■ Exercise objective ■
Output every line of the records below verbatim, omitting the pictures.

***

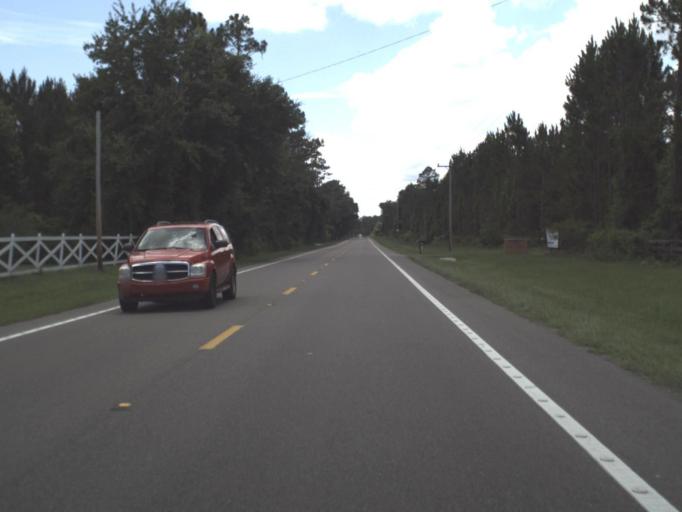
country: US
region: Florida
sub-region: Alachua County
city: Waldo
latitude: 29.7070
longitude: -82.1637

***

■ Result of the exercise ■
country: US
region: Florida
sub-region: Alachua County
city: Waldo
latitude: 29.7070
longitude: -82.1637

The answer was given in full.